### Instrução A:
Localize nas entradas abaixo todas as linhas que contêm a palavra "Credit" e copie-as. Tenha em conta a distinção entre maiúsculas e minúsculas.
═════ Excerto selecionado ═════
8. Assim sendo, e sem que seja necessário curar agora de saber se é admissível o recurso previsto na alínea i) do n.º 1 do artigo 70º da LTC nos casos de decisão de um tribunal português que recuse a aplicação de uma norma legal interna com fundamento na sua contrariedade com uma norma de direito comunitário primário, há que concluir que o Tribunal não pode convolar para aquela alínea i) do n.º 1 do artigo 70º o recurso interposto com fundamento na alínea a) do mesmo artigo. Nestes termos, em face do exposto, não pode efectivamente este Tribunal Constitucional conhecer do objecto do recurso.
[...]».
Para quem, como o aqui relator, adira à bondade de tais fundamentos, a resposta à questão só poderá ser a da inadmissibilidade da convolação e, consequentemente, também, a do não conhecimento do recurso.
De resto, no caso em apreço, sempre se poderá afirmar que essa posição sai confortada com o facto de o recorrente não identificar, no requerimento de interposição do recurso quais as questões de natureza jurídico-constitucional e jurídico-internacional, entendidas estas na acepção que abaixo se precisará, cuja resolução é solicitada ao Tribunal Constitucional. Ora, a admissibilidade da convolação não poderá dispensar, por força do princípio constitucional do acesso a uma tutela eficaz e efectiva ínsito no direito de acesso aos tribunais consagrado no art.º 20º da Constituição, a utilidade do novo meio processual. Numa situação, porém, em que o âmbito do recurso previsto na alínea i) do art.º 70º da LTC se terá de restringir ao conhecimento de tais questões, por força do disposto no n.º 2 do art.º 71º da mesma Lei, a circunstância de elas não serem identificadas no requerimento de interposição de recurso permite desde logo ajuizar pela inutilidade do recurso tido por adequado por falta de um dos pressupostos relativos ao seu objecto.
E diz-se que o recorrente não identifica aquele tipo de questões a cujo conhecimento se limita a competência do Tribunal Constitucional neste tipo de recursos – ou seja dos recursos de decisões dos tribunais que recusem a aplicação de norma constante de acto legislativo, com fundamento na sua contrariedade com uma convenção internacional, ou a apliquem em desconformidade com o anteriormente decidido sobre a questão pelo Tribunal Constitucional – porque fundamenta o seu recurso apenas na verificação desta situação relativa ao sentido da decisão judicial recorrida sem suscitar quaisquer concretas questões daquela natureza a que o n.º 2 do art.º 71º da LTC cinge o âmbito do mesmo recurso.
═════ Entradas do conjunto ═════
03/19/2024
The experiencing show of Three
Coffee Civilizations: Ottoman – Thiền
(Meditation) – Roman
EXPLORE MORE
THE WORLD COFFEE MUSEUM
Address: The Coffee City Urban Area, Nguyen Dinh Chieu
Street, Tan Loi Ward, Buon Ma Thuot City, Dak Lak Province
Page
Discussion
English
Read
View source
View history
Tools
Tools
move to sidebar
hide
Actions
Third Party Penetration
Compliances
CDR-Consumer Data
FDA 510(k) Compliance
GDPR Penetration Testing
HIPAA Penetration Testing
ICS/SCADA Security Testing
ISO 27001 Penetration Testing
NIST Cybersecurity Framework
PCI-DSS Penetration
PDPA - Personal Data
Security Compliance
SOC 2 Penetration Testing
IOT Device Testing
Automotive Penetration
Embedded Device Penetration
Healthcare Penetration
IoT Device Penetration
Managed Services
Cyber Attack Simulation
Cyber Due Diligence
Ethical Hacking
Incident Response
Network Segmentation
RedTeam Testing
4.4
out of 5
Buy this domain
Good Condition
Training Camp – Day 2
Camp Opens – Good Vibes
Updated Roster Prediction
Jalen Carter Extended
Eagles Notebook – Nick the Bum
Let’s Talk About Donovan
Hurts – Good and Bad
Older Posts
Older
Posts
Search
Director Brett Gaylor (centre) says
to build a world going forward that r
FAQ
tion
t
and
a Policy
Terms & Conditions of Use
═════
═════ Entradas do conjunto ═════
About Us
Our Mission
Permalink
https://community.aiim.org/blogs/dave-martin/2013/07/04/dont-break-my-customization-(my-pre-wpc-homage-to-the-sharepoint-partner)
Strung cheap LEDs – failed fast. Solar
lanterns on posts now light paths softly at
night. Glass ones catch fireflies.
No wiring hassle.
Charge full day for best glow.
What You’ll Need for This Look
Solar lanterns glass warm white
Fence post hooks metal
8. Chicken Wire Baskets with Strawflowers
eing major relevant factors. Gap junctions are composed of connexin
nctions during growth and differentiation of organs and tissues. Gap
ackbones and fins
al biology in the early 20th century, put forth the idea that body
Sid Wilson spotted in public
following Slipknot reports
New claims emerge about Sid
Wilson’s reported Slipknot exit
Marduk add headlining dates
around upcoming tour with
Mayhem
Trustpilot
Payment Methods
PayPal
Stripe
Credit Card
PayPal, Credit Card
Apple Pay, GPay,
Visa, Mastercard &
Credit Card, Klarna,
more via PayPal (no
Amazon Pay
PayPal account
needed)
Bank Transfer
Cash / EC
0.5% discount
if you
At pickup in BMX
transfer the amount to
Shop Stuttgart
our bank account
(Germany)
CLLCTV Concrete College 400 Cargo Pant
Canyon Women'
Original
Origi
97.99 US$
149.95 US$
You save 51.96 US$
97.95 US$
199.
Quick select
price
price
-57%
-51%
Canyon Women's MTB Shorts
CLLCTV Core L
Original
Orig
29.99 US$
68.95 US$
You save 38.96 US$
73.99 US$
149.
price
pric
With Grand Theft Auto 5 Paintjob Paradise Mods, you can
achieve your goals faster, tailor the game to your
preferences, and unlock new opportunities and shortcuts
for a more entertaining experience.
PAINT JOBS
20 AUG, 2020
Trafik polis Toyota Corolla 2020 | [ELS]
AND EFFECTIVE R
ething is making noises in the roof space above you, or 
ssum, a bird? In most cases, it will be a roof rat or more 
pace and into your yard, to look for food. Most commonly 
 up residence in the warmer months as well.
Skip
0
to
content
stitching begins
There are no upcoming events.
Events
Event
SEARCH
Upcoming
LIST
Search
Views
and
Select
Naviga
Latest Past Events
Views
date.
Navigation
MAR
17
═════
### Instrução B:
Por favor, indique em que artigo da Constituição, segundo o excerto acima, está consagrado o direito de acesso aos tribunais.

### Resolução escrita A:
Credit Card
PayPal, Credit Card
Credit Card, Klarna,

### Resolução escrita B:
No art.º 20º da Constituição.